* Consignes *
• 1. D'après le texte étudié, combien de pages compte le livre de Daniel Couriol ?
• 2. Poursuivez le texte sur le livre consacré au massacre de Clamecy à partir de sa dernière phrase.
━━ Texte étudié
La sortie du livre de MR Couriol est l’occasion pour l’AHTIS de revenir sur les travaux menés autour du massacre de Clamecy ces dernières années.
Le
livre de Daniel Couriol n’est pas très épais, avec 92 pages seulement,
cependant cela n’enlève rien à son
intérêt.
L’auteur
qui a vécu et travaillé[1] en Guinée de 2011 à 2016,
est un ami de la Guinée et de ses habitants. Revenu en France en 2017, il est
désormais avec son épouse Rabab, un nouvel habitant de la ville de Clamecy dans
la Nièvre. Son ouvrage présente l’enquête qu’il a menée pour retrouver des
traces de six tirailleurs « sénégalais » d’origine guinéenne,
assassinés à Clamecy par des troupes allemandes en même temps que 37[2] de leurs camarades, le 18
juin 1940.
━━━━
━━ Liste des données
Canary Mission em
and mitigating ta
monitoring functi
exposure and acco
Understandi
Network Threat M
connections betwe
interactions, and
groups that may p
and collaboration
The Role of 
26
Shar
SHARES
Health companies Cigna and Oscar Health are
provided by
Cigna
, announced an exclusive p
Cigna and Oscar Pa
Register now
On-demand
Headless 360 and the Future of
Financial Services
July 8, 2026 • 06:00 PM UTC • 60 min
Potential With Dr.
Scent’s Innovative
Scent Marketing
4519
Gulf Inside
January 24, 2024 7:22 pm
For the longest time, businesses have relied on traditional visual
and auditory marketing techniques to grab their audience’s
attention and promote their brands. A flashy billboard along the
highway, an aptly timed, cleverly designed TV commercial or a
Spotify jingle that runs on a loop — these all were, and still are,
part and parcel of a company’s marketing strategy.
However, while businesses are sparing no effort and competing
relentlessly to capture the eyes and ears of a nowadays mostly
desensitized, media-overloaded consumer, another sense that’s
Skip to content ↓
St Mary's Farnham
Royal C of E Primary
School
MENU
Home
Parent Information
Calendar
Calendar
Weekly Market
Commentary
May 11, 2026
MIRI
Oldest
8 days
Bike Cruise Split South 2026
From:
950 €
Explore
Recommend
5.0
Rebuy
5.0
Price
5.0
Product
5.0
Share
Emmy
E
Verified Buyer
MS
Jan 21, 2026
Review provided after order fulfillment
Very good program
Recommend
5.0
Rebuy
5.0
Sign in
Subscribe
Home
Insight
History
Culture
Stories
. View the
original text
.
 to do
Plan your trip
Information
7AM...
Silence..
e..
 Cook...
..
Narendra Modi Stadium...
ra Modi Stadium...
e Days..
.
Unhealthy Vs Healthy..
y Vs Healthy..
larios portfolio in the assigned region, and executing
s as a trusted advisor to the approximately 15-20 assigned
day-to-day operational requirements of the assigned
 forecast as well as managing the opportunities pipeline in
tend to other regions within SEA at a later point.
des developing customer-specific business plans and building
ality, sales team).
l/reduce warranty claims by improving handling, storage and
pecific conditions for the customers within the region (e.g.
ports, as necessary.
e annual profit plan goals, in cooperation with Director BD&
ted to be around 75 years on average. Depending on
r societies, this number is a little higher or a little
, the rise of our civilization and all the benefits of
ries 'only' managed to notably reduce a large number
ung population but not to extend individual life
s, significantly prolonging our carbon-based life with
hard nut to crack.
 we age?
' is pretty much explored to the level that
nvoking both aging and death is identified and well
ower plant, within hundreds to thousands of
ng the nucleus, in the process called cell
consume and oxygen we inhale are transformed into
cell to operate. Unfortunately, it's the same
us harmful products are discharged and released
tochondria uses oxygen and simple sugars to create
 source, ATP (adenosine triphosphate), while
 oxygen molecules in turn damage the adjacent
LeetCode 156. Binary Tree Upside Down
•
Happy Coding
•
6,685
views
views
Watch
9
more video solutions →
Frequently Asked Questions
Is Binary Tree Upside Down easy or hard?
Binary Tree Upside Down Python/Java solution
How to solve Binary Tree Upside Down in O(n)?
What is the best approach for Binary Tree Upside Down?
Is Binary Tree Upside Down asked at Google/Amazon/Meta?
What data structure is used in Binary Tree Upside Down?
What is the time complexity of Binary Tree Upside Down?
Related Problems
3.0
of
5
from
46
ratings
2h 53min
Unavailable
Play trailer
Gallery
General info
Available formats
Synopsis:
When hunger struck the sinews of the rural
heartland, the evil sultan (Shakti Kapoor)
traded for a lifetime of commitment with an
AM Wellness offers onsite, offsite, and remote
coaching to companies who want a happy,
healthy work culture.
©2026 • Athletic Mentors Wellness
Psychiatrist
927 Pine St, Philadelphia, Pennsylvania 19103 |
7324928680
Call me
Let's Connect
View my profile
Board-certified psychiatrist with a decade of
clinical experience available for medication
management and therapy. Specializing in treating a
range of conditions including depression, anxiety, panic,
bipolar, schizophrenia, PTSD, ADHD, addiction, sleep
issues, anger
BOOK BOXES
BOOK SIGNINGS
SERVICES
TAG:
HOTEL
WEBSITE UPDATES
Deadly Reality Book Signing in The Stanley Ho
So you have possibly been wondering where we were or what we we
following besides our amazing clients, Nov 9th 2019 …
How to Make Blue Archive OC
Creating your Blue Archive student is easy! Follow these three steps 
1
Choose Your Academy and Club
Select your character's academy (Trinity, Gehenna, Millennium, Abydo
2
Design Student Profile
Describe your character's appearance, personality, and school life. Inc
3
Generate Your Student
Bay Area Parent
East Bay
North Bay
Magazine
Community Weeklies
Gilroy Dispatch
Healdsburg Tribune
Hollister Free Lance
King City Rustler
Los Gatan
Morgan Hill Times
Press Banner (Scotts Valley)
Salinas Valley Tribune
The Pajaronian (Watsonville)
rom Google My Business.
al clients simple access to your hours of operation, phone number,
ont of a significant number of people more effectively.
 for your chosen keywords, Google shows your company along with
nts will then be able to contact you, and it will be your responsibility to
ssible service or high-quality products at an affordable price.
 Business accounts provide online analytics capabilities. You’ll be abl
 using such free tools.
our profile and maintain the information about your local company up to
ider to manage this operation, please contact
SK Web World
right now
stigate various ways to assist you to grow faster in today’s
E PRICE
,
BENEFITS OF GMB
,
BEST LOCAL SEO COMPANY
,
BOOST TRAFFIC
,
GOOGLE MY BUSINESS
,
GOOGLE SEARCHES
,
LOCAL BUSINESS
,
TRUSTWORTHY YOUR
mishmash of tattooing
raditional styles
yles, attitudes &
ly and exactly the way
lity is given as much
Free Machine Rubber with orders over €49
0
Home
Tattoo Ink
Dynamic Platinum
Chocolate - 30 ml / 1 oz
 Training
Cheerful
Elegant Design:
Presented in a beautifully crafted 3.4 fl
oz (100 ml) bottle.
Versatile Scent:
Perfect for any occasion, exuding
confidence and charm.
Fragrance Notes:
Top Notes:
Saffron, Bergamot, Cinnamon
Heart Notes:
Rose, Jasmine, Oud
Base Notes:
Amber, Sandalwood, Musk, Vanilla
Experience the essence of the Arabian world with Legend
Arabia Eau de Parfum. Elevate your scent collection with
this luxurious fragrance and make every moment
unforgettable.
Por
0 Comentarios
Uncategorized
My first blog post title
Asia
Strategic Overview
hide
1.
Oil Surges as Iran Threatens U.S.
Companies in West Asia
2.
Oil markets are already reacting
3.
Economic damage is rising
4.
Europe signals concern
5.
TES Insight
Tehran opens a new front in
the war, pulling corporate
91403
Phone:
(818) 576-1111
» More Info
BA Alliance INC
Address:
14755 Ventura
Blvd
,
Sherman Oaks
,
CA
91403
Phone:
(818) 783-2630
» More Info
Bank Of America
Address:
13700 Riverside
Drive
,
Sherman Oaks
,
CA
━━━━
* Réponses *
• 1. Il compte 92 pages.

• 2.
Le
projet est ambitieux : engager des recherches en Guinée, pour tenter de
retrouver les familles de ces six soldats : Cécé Togba, Faya Tohno,
Kekouta, Labila Togha, Noumou Moussa, Traoré Sayon. L’ouvrage de Daniel Couriol
présente cette enquête. Le travail a
commencé en 2018 ; Daniel Couriol a
œuvré avec des amis et relations de Guinée, principalement avec deux
journalistes proches de lui, Oscar Ben Barry et Ansoumane Condé. Un des moments
importants de l’enquête fut l’émission
en direct à la télévision de Guinée, la RTG, le 4 janvier 2019. Une phrase
prononcée lors de cette émission par un historien guinéen, le Dr Aly Gilbert
Ifonso[3], « mieux vaut tard
que jamais », a ensuite inspiré à Daniel Couriol le titre de son livre.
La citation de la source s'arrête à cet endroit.